→ **Task goal**: Retype the listing exactly, minus its pictures.

→ **Source material**:
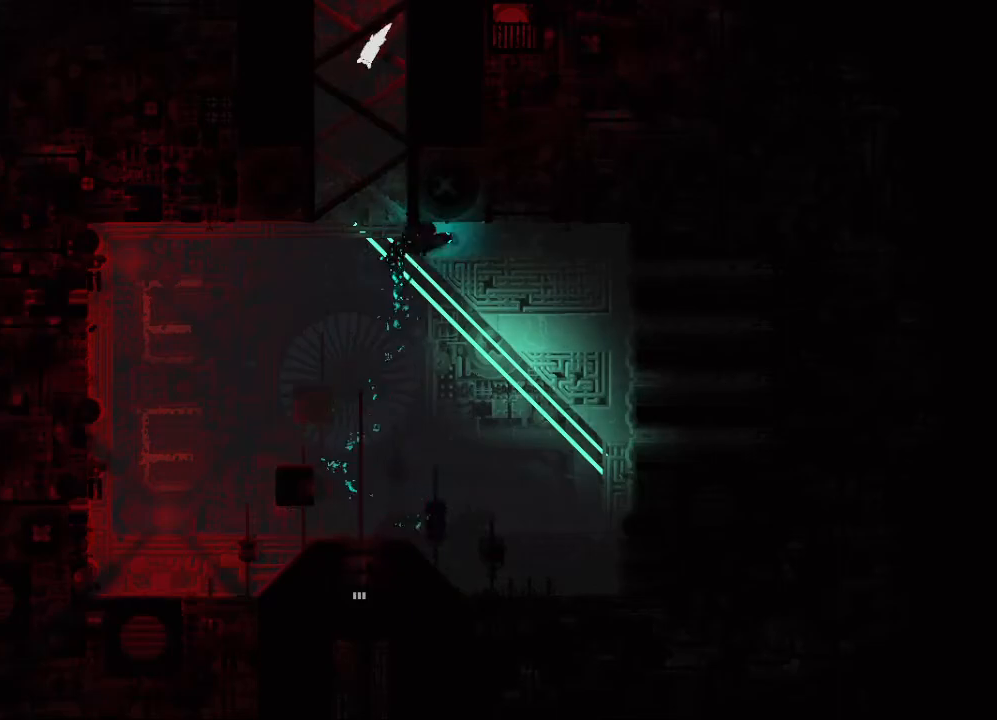
{"keys": ["left", "up"], "mouse_move": "still", "events": [[250, "up", "down"]]}
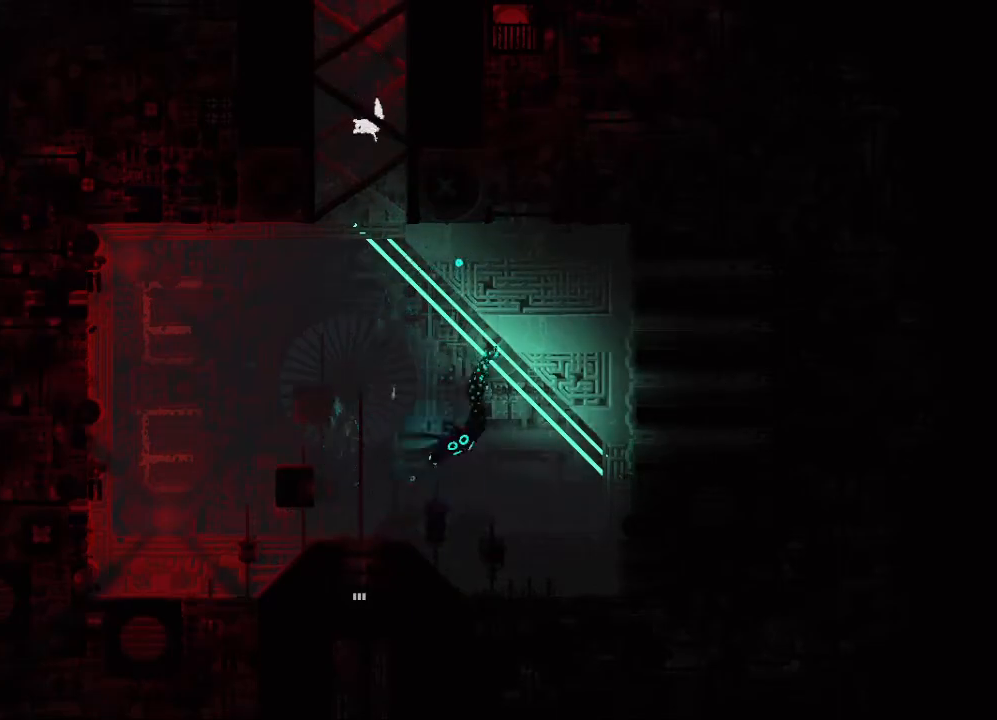
{"keys": ["up"], "mouse_move": "still", "events": [[183, "left", "up"]]}
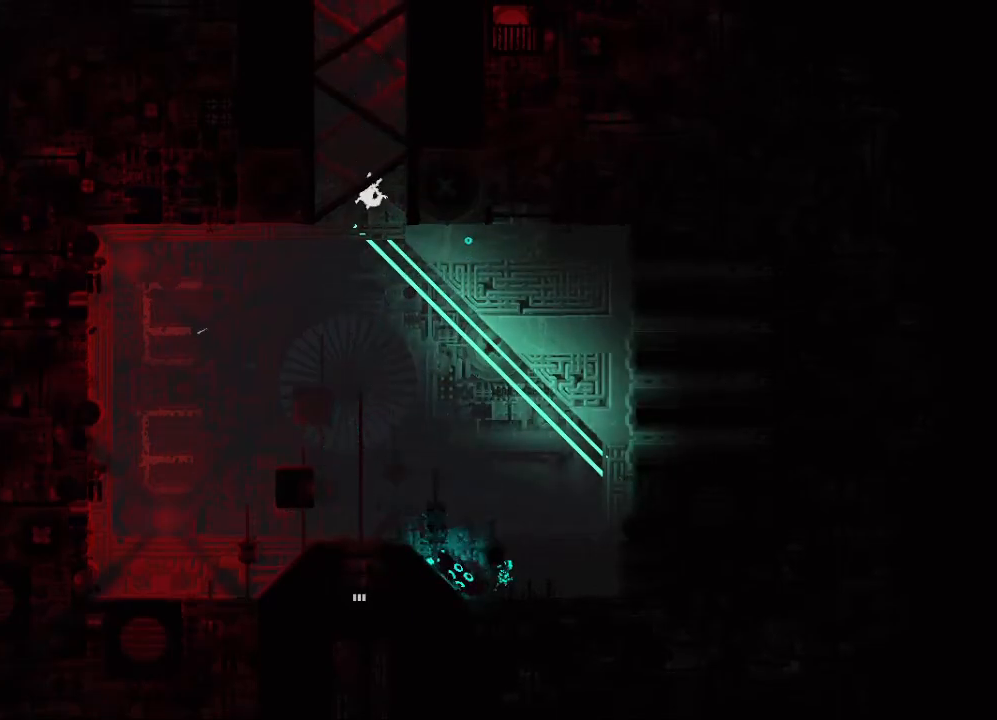
{"keys": ["up"], "mouse_move": "still", "events": []}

→ **Exercise solution**:
{"keys": ["left", "up"], "mouse_move": "still", "events": [[250, "up", "down"]]}
{"keys": ["up"], "mouse_move": "still", "events": [[183, "left", "up"]]}
{"keys": ["up"], "mouse_move": "still", "events": []}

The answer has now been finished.